The pitch: We’re a plumbing company, not an AI company.

Orange Business isn’t trying to beat Anthropic in model or Google DeepMind in computing, and Wong isn’t pretending otherwise. “Our most defensible value is not trying to compete with hyperscalers or specialized AI vendors at every layer of the technology stack,” he says. “They bring world-class platforms, models, computational power, and massive innovation.” Fine, leave it to us.

Edmond Wong @ Orange Business: “Being ecosystem-driven doesn’t mean ‘intermediating’ other companies’ platforms. The value is not in adding another layer of complexity. The value is in making the ecosystem work for the customer.”

Orange flies the flag: connectivity, cloud, cybersecurity, data governance, and now AI, all run as one operating model rather than five separate contracts. Think like a structural engineer, not a technology vendor. No one hires an architect to admire steel beams. They hire it so the building doesn’t collapse when an AI floor is added on top.

This proposal flies in the face of the actual regulatory situation in the region. Rather than a single set of rules, it means dozens of countries are improvising and creating their own rules in real time. “Trusted AI starts with a trusted foundation,” Wong argues. For multinational CDOs, that means having “the right data architecture, secure hosting options, clear access controls, local data residency where necessary, and governance that allows them to operate across borders without losing sight of local obligations.” Orange frames this as “trust by design” based on EU AI law and its own internal ethics charter. It’s a very European answer to a very Asian problem, and depending on which regulator you ask, it’s either a strength or an irony.

Skeptics ask: Integrators or just well-connected resellers?

Any CDO who has attended a vendor pitch that uses the term “ecosystem” will recognize the skepticism it invites. Orange name-checks Microsoft, AWS, Google, Nvidia, Snowflake, and Databricks. A fair question is whether that makes Orange a true integrator or just a reseller with connections to other people’s platforms.

Wong is undaunted by that. “Being ecosystem-driven doesn’t mean ‘intermediating’ other companies’ platforms,” ​​he says. “The value is not in adding another layer of complexity. The value is in making the ecosystem work for the customer.” Accountability is key, he argues. Orange is always working towards end-to-end results, not just implementation.
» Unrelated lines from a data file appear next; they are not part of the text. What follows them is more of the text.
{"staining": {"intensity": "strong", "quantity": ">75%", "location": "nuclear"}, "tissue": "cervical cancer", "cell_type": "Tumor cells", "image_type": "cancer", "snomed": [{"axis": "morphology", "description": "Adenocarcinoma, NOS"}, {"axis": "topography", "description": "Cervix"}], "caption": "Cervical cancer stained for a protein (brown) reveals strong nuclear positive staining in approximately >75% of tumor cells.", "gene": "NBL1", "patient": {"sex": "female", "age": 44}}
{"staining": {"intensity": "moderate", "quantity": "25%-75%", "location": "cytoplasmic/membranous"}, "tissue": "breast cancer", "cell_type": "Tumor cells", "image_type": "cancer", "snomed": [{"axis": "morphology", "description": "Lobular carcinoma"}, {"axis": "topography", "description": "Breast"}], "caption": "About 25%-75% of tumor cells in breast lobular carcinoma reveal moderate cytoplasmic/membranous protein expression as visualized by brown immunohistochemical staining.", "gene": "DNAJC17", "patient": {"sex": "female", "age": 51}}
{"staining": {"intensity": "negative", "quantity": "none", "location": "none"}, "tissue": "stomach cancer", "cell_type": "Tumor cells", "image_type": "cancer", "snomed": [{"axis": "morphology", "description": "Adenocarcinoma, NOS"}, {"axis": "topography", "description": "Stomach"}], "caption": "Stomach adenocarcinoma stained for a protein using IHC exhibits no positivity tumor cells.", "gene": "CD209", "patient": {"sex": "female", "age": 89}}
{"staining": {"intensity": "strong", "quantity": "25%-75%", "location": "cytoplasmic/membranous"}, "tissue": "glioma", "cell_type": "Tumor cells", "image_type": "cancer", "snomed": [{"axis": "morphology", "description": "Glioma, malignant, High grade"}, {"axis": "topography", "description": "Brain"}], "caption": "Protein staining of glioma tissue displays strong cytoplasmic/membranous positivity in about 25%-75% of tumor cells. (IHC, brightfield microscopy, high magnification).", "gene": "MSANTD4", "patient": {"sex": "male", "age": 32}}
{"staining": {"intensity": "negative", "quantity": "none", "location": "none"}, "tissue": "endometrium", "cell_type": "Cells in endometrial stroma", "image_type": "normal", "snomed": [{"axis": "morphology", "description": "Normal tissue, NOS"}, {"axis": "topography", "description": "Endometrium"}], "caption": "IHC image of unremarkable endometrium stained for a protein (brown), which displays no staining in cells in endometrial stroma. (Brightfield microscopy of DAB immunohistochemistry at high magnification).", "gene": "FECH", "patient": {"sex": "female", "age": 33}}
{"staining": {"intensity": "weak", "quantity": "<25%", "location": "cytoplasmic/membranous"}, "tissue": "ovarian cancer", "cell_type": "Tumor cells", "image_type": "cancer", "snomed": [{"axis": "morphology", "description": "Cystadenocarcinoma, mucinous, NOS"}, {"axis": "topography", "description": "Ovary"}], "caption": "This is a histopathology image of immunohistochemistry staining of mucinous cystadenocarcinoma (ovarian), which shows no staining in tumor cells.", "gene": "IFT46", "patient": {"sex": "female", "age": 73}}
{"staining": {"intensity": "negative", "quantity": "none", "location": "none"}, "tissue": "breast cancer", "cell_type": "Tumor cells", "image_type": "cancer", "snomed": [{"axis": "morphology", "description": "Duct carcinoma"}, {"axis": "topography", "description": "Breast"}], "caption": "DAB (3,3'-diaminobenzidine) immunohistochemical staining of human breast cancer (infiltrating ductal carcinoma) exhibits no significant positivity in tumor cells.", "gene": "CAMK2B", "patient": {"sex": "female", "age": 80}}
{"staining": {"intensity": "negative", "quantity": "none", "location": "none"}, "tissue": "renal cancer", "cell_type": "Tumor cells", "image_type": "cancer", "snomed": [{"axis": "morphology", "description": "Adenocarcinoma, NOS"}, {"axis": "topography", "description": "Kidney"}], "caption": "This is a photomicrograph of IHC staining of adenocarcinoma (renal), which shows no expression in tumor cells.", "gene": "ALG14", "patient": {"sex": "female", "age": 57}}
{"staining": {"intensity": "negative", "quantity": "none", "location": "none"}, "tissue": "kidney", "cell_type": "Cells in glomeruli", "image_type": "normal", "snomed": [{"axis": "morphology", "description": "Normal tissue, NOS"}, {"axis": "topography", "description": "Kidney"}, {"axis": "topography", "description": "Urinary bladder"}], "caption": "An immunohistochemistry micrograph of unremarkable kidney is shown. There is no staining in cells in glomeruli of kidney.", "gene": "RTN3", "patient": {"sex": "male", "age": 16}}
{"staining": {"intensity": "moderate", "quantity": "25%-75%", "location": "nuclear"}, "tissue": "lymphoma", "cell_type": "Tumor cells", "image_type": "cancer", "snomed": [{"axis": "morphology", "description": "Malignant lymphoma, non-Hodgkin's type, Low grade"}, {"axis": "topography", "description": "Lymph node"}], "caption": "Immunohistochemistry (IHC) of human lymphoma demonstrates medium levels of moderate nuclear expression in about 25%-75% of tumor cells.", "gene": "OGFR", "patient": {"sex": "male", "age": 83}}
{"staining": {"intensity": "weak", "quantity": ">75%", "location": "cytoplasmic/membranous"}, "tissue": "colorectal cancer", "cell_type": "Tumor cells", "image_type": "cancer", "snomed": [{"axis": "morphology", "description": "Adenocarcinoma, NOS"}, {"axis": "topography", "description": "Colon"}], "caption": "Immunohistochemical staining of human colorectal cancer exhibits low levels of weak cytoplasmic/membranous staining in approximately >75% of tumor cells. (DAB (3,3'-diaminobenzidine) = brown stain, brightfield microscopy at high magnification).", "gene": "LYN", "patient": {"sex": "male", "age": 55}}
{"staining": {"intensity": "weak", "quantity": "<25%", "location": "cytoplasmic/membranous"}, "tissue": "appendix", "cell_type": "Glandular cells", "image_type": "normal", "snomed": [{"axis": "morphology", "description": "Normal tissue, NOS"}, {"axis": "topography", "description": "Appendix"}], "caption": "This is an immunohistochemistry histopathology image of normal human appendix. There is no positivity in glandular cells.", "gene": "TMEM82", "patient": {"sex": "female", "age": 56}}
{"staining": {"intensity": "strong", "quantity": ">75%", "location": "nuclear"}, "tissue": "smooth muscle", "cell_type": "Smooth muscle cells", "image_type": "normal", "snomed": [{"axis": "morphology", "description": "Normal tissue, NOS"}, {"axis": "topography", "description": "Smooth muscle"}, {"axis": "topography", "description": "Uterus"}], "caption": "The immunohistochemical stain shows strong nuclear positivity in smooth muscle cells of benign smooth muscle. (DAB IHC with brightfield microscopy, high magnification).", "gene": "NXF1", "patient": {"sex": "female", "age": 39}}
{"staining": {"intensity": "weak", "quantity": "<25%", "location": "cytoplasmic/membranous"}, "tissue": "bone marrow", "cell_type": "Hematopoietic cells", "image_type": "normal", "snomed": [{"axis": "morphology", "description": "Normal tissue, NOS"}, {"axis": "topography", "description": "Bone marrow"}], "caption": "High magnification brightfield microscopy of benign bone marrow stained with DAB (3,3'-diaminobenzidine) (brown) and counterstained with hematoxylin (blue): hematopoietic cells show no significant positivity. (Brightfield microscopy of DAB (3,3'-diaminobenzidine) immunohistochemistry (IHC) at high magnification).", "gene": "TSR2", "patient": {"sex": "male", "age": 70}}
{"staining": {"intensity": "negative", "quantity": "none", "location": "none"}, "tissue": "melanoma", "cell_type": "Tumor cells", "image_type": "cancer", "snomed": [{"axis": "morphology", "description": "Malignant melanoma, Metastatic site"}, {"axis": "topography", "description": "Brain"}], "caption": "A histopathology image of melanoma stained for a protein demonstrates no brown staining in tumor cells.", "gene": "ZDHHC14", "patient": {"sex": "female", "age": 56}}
Regarding production AI, he points to the in-house implementation of Orange’s Live Intelligence assistant. Over 57,000 monthly active users, 2 hours and 48 minutes saved per employee per week, and 20,000 user-built agents since launch. This is proof that the model will work before it’s sold, he suggests. The next Live Intelligence Studio will move further into the realm of agents, AI that not only helps but acts. “That’s where AI starts to move from assistance to action,” he says.

where money stops

The most obvious thing Wong says has nothing to do with technology. That’s where his company’s work ends. “There are decisions the customer has to make,” he says. “Customers need to define their business priorities, acceptable risk levels, governance principles, and ethical boundaries for how AI is used within their organizations.” Orange lays the foundation. The CDO still owns the roof, risk, and leakage liability.

It may sound like a smaller claim than most vendors make, but it’s a more honest claim. Wong’s three-year measure of success has nothing to do with the number of projects. He wants customers to see Orange as part of their operating model, rather than the vendor they once hired. Not a bad definition of trust in a space where “sovereignty” is quietly the most contentious topic in enterprise technology. It’s not about who built the AI, it’s about who keeps answering the phone when it breaks.